Bring Me the Head of Alfredo Garcia represents director Sam Peckinpah’s worldview at its most unforgiving—instead of presenting violence alongside his usual themes of honor and masculine identity, Peckinpah uses this movie to present violence as its own unique force of nature, an insidious virus that destroys everyone it touches. Even the very texture of the film seethes with hatred and malice, because Peckinpah eschews the macho lyricism of his other work for a style as down-and-dirty as that of any low-budget exploitation film. Watching the picture, viewers can smell the sweat on every character’s skin, just like the rank odor of death permeates the grisly storyline.
Set in Mexico, the movie begins with a crime lord (Emilio Fernandez) torturing his own daughter to find out who impregnated hear. Learning that the culprit is the crime lord’s protégé, Alfredo Garcia, the villain issues the horrific command featured in the movie’s title. Eager for the reward the crime lord is offering, two white mercenaries (played by Robert Webber and Gig Young) begin searching for Garcia, eventually landing in a seedy bar where retired U.S. Army vet Bennie (Warren Oates) works as a manager and piano player. Bennie learns about the bounty on Garcia and confronts his lady, Elita (Isela Vega), a prostitute who’s been two-timing Bennie by sleeping with the elusive Garcia. Elita says Garcia recently died in a car wreck. His craven lust for money and revenge surging, Bennie invites Elita for a road trip without explaining that he plans to exhume Garcia’s body, remove the head, and collect the crime lord’s bounty.

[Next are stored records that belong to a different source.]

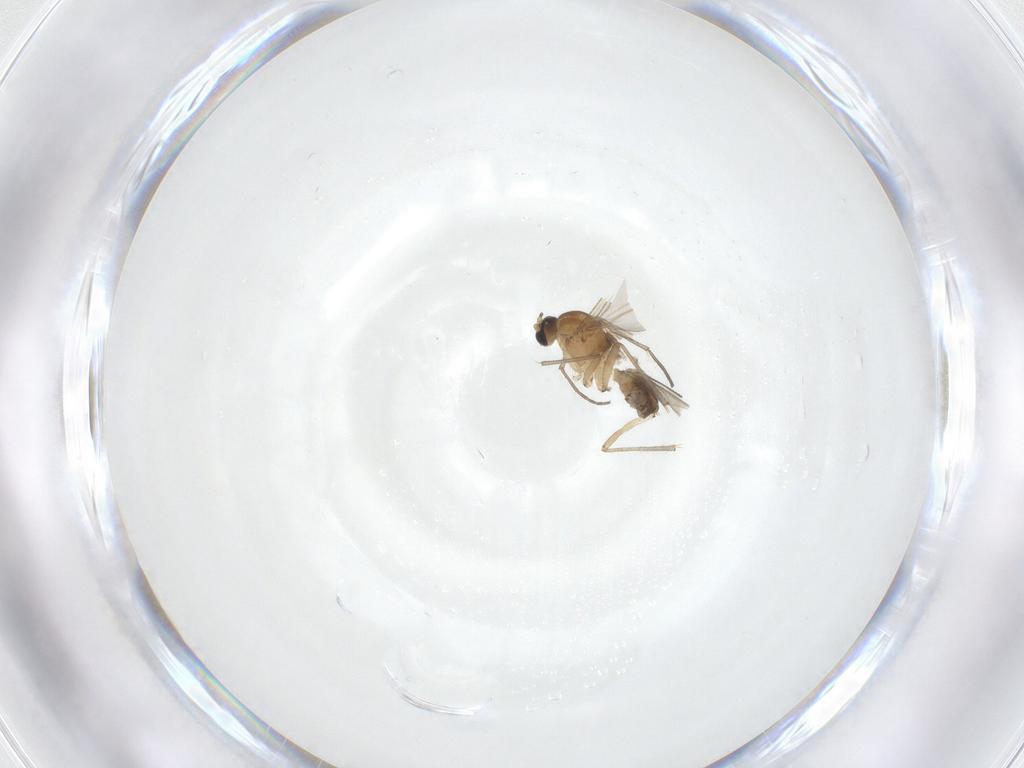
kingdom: Animalia
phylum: Arthropoda
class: Insecta
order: Diptera
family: Sciaridae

This being a Peckinpah film, things get complicated and ugly once Bennie embarks on his mission—a miserable cycle of betrayal, murder, rape, and theft leads Bennie inexorably toward a bloody standoff with the crime lord, whom the twisted Bennie identifies as the source of his misery.
Bring Me the Head of Alfredo Garcia is Peckipah unleashed, a vicious story without heroes or victims, just schemers who pay horrible costs for crossing other schemers. Since Peckinpah was a self-destructive man who battled with nearly everyone in his life, from close friends to the many enemies he made, it’s impossible not to see the parallels between the subject matter of this relentless movie and Peckinpah’s bleak outlook on his own doomed life. And just as the filmmaker made a mess of his offscreen existence, he keeps Bring Me the Head of Alfredo Garcialoose, constructing a storyline with co-writer Gordon Dawson that meanders from one low-down vignette to the next; the implied message is that no matter how bad life gets, it can always get worse.
Delivering this message with perfect clarity is Peckinpah favorite Oates, giving the best performance of his singular career. Dishonest, fidgety, volatile and yet somehow weirdly human, Oates’ Bennie is an unforgettable figure—his slovenly pursuit of crazed “justice” dramatizes what happens when a man’s better angels get strangled by greed, jealously, and other petty impulses. Bring Me the Head of Alfredo Garcia is a chaotic movie marred by rampant misogyny, script irregularities, and technical imperfections—but in a strange way, these flaws amplify the movie’s vision of a world without moral order.